The Beavers' junior post has missed all 12 conference games after undergoing surgery on the middle finger of her left hand.
It was obviously a disappointing development and one that was difficult to deal with at first. Thropay was averaging about 11 minutes a game and had made four starts while scoring 2.9 points and bringing plenty of energy to the court for the Beavers.
She didn’t want the injury to be a step back so she focused on staying as engaged as possible and to tried to keep in shape for when she was able to return to the court.
Thropay has been taking her physical therapy seriously and has been working hard to get in a position to play again.
“I’m obviously here for my team and it’s been great encouraging (them), but I definitely cannot wait until I can actually get on the floor again and give that energy and what I’ve been bringing this season,” Thropay said after Tuesday’s practice.
She is getting closer every day. Thropay suited up for the Stanford and California games last weekend but said she was a last resort.
“I was emergency status last week,” she said, adding that if everyone fouled out and the Beavers needed a fifth player she would have gone in.
“I think this week it’s going to be moreso maybe we can get her in there, maybe give her some minutes, stuff like that. We’ll see.”
Oregon State played its poorest game of the season last Friday night in a 61-44 loss at Stanford.
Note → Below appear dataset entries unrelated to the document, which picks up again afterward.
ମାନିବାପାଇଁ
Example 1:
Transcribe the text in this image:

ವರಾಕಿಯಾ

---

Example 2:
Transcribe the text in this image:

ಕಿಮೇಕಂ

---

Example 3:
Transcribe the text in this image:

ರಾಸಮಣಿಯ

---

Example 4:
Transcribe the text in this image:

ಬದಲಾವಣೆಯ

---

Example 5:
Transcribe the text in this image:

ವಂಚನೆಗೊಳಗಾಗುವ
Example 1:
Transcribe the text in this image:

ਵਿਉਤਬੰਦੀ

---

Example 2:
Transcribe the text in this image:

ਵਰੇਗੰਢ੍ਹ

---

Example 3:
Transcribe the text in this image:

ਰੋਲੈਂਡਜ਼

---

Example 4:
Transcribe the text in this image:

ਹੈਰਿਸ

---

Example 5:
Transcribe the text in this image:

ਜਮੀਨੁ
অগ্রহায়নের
“We just never got comfortable and I feel like we didn’t approach it necessarily correctly just from a mindset standpoint,” coach Scott Rueck said Tuesday. “We weren’t aggressive, we were hopeful, which you can’t be against any good team. We needed to take it at them and we didn’t. And we just didn’t execute like normal and because of that we were on our heels the whole game playing from behind, which is hard.”
The Beavers, however, were able to bounce back with a crucial 82-74 win over California on Sunday.
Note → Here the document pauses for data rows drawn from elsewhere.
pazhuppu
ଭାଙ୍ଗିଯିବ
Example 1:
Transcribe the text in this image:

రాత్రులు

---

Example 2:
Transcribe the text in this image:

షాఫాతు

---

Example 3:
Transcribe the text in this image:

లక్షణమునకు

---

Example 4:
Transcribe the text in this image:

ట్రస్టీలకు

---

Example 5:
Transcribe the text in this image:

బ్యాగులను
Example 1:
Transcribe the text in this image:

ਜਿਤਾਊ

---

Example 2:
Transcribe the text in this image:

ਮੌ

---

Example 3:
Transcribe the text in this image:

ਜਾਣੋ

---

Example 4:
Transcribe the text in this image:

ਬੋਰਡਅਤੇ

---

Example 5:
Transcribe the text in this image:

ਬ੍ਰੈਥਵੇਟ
“I think we turned that (loss) into a really gritty performance on Sunday and responded to the adversity completely differently and hit big shots,” Rueck said. “We were looking for that person to hit big shots and that wasn’t there against Stanford.”
It was good to get that poor performance out of their minds with back-to-back games against No. 3 Oregon on deck.
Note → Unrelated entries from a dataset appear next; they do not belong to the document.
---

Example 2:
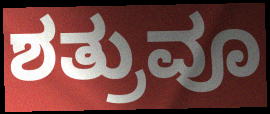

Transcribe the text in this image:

ಶತ್ರುವೂ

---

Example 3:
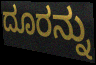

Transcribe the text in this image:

ದೂರನ್ನು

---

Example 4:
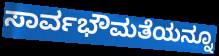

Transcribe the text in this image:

ಸಾರ್ವಭೌಮತೆಯನ್ನೂ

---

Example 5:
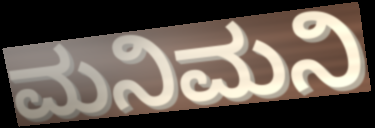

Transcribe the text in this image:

ಮನಿಮನಿ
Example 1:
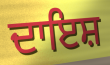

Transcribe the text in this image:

ਦਾਇਸ਼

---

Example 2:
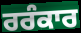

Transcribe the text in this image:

ਰਰੰਕਾਰ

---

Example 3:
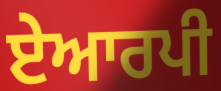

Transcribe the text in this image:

ਏਆਰਪੀ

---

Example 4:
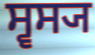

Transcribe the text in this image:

ਸ੍ਵਸ੍ਯ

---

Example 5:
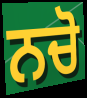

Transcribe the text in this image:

ਨਚੋ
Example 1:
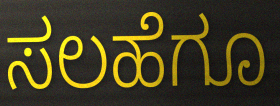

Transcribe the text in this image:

ಸಲಹೆಗೂ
“I don’t think anybody on our team thinks the Stanford game is a true representation of us,” Rueck said. “I think that’s in the rear view so I don’t worry about that.”
On Monday night, the NCAA selection committee released what would have been the top 16 seeds to the NCAA tournament if the season had ended Sunday.
Oregon State was the last No. 3 seed and was placed in the Albany (New York) regional with No. 1 Mississippi State, No. 2 Connecticut and No. 4 Miami.
“If you look at what this team has done there’s no question that we’re there,” Rueck said. “If anything it ranked us lower than every other thing ranks us.”
There was some thought that with an RPI in the 30s and a strength of schedule in the 70s the Beavers may not have been one of the top 16 seeds.
“That would have been shocking,” Rueck said.
Last year, the Beavers were a No. 6 seed and had to travel in the first and second rounds. There is a bit of a difference this season.
“The Pac-12 is in some things ranked No. 1 and in some No. 2. Last year we were fifth,” Rueck said. “So when you know where the conference is then you can kind of predict where you’re going to be. I felt like we honestly should have been higher than we were in the reveal last night.”
While there is a game to be played on Friday first, the Beavers and Ducks will be on center stage on Monday as part of ESPN’s Big Monday.
The Beavers have been part of Big Monday once before when they hosted Arizona State in 2016, a 67-44 Oregon State victory.
“It’s a privilege,” junior Mikayla Pivec said. “It’s a testament to what the seniors have done in years past and how this program has done over the years. So it’s cool to be able to continue that.”
Getting to be a part of it at home is even better.
“This place is such a special atmosphere, everybody knows, everybody that plays here knows it, everybody comments on it,” Rueck said. “… The bigger the audience that gets to experience that the better for everybody.”
It’s both a blessing and a curse in some regards, however.
“It’s great, who doesn’t want to play on Big Monday?” Rueck said. “It gives us an extra day of prep but it shortens up the following week and takes away one day of practice before the following weekend.”